§ Problem statement: Once you have counted the lines below that contain "Spezialfall", give that number and nothing else.

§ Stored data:
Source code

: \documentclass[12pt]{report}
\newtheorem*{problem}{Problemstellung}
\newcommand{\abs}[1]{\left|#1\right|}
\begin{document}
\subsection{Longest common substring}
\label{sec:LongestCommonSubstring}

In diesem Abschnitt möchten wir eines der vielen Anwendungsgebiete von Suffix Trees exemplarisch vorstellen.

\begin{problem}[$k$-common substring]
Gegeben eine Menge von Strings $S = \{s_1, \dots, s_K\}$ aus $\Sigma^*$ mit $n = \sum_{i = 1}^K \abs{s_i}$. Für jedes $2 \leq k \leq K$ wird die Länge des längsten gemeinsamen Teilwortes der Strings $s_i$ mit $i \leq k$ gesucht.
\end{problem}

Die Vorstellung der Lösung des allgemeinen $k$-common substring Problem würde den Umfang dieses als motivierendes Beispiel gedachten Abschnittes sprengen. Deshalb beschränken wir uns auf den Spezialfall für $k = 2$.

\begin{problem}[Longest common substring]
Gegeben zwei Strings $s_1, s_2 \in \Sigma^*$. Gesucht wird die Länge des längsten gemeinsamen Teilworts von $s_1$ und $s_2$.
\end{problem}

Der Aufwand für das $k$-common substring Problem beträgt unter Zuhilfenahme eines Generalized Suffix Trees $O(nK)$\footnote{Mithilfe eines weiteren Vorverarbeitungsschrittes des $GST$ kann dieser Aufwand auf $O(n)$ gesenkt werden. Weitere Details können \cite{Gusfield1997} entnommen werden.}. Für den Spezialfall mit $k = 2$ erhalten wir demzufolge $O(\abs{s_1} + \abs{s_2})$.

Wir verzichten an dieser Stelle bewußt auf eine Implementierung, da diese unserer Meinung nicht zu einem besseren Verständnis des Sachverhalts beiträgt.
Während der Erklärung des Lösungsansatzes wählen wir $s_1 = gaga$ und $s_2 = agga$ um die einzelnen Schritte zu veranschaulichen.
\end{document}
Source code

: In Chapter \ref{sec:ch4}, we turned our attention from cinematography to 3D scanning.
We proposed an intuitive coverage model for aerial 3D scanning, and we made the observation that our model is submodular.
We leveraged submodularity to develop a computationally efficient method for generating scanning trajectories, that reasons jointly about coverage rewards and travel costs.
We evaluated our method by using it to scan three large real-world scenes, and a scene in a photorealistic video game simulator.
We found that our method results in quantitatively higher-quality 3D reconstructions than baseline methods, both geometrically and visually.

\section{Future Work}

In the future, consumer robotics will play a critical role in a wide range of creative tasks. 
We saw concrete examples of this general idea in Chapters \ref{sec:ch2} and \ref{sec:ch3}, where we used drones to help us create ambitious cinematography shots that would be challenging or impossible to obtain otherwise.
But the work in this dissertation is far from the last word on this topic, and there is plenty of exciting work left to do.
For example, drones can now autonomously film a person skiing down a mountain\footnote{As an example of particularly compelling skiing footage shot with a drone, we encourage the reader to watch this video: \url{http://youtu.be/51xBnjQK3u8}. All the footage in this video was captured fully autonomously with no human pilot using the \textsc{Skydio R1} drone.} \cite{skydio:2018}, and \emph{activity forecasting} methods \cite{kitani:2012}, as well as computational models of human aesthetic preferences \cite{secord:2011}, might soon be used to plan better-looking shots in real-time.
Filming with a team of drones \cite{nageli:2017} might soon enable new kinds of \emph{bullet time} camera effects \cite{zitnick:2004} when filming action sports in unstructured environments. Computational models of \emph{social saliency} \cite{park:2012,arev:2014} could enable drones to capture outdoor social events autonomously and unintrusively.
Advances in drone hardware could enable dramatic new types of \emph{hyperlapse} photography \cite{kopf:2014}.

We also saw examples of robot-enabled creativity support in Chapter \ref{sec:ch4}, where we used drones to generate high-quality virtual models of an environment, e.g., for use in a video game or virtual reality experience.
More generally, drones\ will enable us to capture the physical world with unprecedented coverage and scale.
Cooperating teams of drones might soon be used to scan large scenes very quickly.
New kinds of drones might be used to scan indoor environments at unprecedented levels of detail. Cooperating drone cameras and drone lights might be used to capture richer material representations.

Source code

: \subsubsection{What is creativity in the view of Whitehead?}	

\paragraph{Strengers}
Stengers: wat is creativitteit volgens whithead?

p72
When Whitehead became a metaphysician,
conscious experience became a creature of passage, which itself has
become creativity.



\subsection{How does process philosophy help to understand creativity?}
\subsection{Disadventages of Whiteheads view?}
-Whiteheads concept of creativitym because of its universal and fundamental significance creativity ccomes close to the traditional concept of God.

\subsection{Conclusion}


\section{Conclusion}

§ Answer for the task: 2